The current wave of interest in the therapeutic potential of psychedelics is something of a renaissance. In the 1950s and 1960s, scientists published more than 1,000 articles on using psychedelics as a psychiatric treatment; the drugs were tested on around 40,000 people in total
Then, as recreational use of the drugs spread, they were banned and the FDA constricted supplies for research. Only recently have neuroscientists and psychopharmacologists such as Carhart-Harris had the technology to start unpicking how they work in the brain. That has given them some insights as to how these compounds might help in psychiatric disease.
Researchers started exploring the biological effects of psychedelics in the late 1990s, using neuroimaging techniques such as positron emission tomography5 before and after volunteers used the drugs, or in conjunction with antagonists that dampen some of their effects.
The studies show similarities in how brains respond to psychedelics such as psilocybin and LSD, as well as to N,N-dimethyltryptamine (DMT), the active ingredient in ayahuasca, and to mescaline, a psychedelic compound derived from the peyote cactus. They all act on receptors for serotonin, a neurotransmitter that affects mood.
Serotonin is also the target of the predominant class of psychiatric drugs known as selective serotonin reuptake inhibitors, or SSRIs. It is now thought that these antidepressants work not by flooding the brain with the neurotransmitter, as was initially assumed, but by stimulating neuroplasticity — the brain’s ability to forge new neuronal connections.

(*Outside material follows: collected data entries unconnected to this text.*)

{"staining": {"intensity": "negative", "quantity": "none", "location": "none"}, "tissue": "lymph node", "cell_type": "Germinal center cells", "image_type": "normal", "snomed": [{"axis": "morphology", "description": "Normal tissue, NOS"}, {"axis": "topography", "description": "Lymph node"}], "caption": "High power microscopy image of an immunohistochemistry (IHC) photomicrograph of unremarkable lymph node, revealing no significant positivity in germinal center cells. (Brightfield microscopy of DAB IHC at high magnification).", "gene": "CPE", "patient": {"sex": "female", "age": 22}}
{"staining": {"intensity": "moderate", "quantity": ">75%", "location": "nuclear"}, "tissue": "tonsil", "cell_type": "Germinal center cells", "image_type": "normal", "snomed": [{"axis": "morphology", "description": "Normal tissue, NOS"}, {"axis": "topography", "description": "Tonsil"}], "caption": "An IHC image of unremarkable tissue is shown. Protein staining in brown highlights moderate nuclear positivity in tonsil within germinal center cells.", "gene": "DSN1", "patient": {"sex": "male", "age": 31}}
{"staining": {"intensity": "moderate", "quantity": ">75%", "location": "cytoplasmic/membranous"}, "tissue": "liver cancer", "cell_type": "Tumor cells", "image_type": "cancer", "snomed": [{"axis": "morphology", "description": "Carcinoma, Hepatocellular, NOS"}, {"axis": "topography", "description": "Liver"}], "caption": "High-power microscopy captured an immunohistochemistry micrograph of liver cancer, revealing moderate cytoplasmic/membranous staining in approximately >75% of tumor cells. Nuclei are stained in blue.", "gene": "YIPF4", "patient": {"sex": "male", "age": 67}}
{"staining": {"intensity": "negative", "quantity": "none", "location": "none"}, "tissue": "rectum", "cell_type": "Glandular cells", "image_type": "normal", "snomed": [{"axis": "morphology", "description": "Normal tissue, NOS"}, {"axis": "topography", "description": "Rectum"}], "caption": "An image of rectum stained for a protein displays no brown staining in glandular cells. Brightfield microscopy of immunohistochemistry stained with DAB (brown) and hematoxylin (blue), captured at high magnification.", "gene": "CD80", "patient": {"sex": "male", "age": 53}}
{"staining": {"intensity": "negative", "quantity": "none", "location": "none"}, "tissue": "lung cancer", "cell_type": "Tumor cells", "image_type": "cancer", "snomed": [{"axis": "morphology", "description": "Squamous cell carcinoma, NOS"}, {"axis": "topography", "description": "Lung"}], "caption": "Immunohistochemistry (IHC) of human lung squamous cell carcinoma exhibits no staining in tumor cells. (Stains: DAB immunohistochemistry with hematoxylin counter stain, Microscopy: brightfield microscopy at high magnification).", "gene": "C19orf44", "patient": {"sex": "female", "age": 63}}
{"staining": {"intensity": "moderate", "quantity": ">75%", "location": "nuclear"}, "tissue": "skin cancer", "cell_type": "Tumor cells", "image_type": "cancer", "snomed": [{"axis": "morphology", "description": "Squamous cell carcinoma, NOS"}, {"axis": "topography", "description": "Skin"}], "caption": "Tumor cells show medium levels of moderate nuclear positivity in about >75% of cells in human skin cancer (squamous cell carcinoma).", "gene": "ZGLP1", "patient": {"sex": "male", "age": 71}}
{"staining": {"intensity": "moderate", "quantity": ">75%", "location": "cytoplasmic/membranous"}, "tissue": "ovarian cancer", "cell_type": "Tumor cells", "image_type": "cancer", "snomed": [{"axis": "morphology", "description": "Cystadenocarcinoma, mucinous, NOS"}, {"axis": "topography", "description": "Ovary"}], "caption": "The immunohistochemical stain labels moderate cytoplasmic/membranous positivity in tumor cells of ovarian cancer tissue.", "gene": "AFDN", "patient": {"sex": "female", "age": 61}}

There is some evidence that psychedelic drugs, such as psilocybin, enhance neuroplasticity in animals6, and limited evidence suggests that the same might happen in human brains7,8. Clinical studies also suggest that the biological effects work best in concert with human guidance.
The drugs “activate a therapeutic, dreamlike state, intensifying sensory perception, and memories pop up like little films”, says Franz Vollenweider, a psychiatrist and neurochemist at the University Hospital of Psychiatry in Zurich, Switzerland, and one of the pioneers of the modern era of psychedelic research. He thinks that this receptive state of mind provides an opportunity to help people escape from rigid patterns of thought, not unlike Rutter’s automatic circuit.
“People get locked into disorders like depression because they develop this system of thinking which is efficient, but wrong,” says David Nutt, a psychopharmacologist at Imperial College London and an outspoken supporter of evidence-based reforms to government policies concerning illegal drugs. Psychiatry has a term for such thinking: rumination.